Problems to solve:
(1) Answer these from the abstract on the metal-organic framework below:
(a) Which three events does the approach integrate into one metal-organic framework?
(b) What radical forms from the LMCT excitation of the CeIV-OEt moiety?
(c) What does the formed NAD• activate, and what does this regenerate?
(2) Using the abstract on the metal-organic framework below, explain in one to three sentences how the alkyl radicals are formed.

Selected text:
A Metal-Organic Framework as a Multiphoton Excitation Regulator for the Activation of Inert C(sp3)-H Bonds and Oxygen.

The activation and oxidization of inert C(sp3)-H bonds into value-added chemicals affords attractively economic and ecological benefits as well as central challenge in modern chemistry. Inspired by the natural enzymatic transformation, herein, we report a new multiphoton excitation approach to activate the inert C(sp3)-H bonds and oxygen by integrating the photoinduced electron transfer (PET), ligand-to-metal charge transfer (LMCT) and hydrogen atom transfer (HAT) events together into one metal-organic framework. The well-modified nicotinamide adenine dinucleotide (NAD+) mimics oxidized CeIII-OEt moieties to generate CeIV-OEt chromophore and its reduced state mimics NAD• via PET. The in situ formed CeIV-OEt moiety triggers a LMCT excitation to form the alkoxy radical EtO•, abstracts a hydrogen atom from the C(sp3)-H bond, accompanying the recovery of CeIII-OEt and the formation of alkyl radicals. The formed NAD• activates oxygen to regenerate the NAD+ for next recycle, wherein, the activated oxygen species interacts with the intermediates for the oxidization functionalization, paving a catalytic avenue for developing scalable and sustainable synthetic strategy.

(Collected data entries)
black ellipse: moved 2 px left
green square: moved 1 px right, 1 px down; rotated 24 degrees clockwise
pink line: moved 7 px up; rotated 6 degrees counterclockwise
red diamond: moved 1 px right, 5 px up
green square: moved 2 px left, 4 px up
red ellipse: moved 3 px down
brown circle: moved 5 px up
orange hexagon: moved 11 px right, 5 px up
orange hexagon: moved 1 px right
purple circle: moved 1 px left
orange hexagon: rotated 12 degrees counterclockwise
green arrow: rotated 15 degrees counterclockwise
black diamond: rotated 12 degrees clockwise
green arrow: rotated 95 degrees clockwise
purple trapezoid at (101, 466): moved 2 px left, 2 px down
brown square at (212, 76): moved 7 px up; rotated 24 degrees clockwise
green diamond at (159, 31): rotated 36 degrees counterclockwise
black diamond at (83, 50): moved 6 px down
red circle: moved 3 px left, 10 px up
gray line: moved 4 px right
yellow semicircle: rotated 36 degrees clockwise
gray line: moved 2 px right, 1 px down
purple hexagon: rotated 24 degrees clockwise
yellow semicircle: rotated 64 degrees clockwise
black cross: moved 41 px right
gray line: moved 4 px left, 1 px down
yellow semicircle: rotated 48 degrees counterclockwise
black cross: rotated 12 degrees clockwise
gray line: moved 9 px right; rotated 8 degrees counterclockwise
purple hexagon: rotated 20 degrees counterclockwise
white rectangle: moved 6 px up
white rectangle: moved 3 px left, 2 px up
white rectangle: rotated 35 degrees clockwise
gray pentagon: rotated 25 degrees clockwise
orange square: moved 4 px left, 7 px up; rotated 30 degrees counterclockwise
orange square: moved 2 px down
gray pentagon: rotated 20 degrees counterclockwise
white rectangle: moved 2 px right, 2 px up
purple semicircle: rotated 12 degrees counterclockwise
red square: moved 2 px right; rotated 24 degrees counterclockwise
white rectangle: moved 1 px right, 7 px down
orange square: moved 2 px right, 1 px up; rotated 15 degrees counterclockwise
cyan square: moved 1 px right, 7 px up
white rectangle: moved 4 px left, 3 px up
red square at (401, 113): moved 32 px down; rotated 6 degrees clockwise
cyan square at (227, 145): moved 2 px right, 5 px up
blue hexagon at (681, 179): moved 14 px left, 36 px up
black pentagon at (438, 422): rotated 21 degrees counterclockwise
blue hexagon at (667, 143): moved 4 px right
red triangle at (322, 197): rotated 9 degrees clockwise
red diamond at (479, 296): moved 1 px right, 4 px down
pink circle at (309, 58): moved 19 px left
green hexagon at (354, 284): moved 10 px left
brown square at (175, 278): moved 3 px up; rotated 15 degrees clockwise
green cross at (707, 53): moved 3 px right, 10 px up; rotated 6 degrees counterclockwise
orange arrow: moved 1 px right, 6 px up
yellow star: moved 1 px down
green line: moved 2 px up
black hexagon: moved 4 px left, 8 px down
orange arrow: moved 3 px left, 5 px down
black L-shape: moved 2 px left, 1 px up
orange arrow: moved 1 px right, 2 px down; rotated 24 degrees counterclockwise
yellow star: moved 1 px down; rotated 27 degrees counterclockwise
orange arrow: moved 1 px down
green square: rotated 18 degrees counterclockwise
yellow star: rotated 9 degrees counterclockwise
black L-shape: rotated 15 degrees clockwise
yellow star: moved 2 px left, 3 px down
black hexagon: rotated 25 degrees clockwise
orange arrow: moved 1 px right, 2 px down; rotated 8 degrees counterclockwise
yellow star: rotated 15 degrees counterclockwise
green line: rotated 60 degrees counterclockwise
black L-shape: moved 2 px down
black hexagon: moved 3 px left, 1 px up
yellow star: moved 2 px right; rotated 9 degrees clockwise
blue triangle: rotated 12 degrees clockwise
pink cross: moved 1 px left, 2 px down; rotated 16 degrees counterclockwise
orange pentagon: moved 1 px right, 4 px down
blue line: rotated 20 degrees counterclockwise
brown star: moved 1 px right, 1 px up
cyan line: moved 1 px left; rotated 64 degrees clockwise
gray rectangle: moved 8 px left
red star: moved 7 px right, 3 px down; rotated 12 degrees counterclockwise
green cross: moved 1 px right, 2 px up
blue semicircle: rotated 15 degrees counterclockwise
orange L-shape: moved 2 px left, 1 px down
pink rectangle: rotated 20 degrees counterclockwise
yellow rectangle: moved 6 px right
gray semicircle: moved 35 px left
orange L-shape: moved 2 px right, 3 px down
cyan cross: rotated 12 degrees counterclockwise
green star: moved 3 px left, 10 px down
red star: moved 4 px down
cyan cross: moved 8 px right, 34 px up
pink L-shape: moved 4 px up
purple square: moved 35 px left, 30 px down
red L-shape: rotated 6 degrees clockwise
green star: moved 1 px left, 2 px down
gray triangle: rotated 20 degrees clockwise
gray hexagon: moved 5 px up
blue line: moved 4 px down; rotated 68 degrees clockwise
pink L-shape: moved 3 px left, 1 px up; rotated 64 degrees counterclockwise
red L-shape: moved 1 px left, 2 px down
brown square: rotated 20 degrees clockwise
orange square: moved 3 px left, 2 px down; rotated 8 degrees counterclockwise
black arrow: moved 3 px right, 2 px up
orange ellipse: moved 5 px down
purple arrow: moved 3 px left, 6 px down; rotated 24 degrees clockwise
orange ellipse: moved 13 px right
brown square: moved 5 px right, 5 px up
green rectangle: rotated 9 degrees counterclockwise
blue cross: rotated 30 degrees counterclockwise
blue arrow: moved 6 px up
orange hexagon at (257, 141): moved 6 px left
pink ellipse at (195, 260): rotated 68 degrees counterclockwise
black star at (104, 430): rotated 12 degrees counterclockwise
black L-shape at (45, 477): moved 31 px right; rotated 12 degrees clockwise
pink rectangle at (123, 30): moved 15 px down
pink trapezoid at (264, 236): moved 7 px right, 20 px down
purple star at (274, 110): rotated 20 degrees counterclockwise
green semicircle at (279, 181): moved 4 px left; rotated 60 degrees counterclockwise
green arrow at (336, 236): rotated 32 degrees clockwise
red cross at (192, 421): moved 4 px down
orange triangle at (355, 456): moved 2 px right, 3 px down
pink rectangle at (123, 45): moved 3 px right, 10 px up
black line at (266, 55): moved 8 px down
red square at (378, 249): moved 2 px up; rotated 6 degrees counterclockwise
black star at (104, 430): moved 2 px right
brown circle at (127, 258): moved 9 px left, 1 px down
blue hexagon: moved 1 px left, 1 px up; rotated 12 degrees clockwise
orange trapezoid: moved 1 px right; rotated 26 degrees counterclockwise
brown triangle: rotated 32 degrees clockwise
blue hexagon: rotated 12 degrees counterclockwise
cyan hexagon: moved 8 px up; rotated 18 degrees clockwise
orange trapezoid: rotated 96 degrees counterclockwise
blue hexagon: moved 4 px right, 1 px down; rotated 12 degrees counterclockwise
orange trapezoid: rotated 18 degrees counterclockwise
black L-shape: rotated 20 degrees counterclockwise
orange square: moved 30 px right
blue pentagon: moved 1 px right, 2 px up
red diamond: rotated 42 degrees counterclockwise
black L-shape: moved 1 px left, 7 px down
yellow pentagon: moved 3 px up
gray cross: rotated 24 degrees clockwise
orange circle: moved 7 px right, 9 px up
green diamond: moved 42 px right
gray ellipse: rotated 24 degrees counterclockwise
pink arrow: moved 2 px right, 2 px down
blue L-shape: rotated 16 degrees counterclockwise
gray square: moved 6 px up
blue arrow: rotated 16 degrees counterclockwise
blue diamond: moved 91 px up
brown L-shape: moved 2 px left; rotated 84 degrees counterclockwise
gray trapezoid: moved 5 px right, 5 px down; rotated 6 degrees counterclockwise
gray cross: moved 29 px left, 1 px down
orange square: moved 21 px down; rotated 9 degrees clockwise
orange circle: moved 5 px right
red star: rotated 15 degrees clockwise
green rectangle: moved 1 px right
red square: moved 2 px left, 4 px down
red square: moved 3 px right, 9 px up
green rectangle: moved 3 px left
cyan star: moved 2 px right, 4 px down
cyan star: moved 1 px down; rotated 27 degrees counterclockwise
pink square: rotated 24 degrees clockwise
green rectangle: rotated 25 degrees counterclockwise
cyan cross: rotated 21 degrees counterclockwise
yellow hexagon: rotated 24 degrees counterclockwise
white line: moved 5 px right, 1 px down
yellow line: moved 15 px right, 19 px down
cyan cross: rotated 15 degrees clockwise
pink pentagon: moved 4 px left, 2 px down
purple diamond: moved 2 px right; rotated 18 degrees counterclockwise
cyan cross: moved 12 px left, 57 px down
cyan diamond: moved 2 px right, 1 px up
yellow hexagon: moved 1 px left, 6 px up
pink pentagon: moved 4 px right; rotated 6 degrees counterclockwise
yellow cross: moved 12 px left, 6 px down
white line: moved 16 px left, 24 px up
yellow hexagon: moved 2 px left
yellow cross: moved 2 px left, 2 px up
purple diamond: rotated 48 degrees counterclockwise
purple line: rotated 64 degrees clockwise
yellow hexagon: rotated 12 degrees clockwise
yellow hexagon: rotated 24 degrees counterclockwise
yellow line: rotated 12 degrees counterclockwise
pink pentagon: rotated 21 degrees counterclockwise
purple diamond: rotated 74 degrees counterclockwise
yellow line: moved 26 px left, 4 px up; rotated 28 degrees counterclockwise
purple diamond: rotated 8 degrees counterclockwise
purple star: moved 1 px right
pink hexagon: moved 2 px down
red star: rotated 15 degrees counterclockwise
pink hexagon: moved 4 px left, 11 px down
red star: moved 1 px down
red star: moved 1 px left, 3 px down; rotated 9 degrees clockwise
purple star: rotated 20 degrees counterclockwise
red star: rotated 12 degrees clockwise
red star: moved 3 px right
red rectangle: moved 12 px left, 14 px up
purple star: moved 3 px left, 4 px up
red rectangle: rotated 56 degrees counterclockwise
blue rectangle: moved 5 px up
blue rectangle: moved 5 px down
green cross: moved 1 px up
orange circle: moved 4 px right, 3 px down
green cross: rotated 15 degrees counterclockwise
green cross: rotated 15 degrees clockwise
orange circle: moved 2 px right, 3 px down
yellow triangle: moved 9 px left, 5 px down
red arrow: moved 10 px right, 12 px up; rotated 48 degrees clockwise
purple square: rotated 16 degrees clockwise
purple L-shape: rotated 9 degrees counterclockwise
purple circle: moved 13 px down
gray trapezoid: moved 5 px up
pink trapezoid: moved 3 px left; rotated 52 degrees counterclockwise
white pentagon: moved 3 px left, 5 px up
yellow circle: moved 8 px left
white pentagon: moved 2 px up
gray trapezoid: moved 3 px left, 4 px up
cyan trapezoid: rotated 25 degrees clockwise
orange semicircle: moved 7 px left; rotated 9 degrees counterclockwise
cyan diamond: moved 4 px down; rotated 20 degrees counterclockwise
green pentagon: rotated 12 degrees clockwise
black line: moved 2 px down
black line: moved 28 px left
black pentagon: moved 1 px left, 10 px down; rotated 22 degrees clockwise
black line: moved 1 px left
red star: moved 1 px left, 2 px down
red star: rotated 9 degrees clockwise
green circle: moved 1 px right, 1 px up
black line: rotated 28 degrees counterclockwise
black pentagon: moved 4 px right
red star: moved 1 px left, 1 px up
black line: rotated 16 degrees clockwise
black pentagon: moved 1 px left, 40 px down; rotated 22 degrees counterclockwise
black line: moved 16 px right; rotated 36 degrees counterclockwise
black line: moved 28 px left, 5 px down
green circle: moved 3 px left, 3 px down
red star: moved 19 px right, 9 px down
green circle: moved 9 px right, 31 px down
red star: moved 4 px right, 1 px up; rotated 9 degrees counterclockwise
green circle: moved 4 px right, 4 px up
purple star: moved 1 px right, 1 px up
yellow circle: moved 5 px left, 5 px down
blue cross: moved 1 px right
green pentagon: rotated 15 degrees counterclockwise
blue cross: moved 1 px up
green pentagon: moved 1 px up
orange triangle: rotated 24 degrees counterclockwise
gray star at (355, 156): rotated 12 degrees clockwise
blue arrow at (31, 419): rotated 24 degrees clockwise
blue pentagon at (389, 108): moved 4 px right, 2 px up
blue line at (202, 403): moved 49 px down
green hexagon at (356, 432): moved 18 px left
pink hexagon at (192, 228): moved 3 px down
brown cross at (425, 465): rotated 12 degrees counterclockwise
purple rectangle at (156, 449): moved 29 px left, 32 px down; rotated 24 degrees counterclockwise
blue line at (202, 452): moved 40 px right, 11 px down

Answers for each item:
(1)
(a) Photoinduced electron transfer (PET), ligand-to-metal charge transfer (LMCT) and hydrogen atom transfer (HAT).
(b) The alkoxy radical EtO•.
(c) It activates oxygen, which regenerates NAD+ for the next cycle.

(2) The in situ formed CeIV-OEt moiety triggers an LMCT excitation that forms the alkoxy radical EtO•. This radical abstracts a hydrogen atom from the C(sp3)-H bond, forming the alkyl radicals while CeIII-OEt is recovered.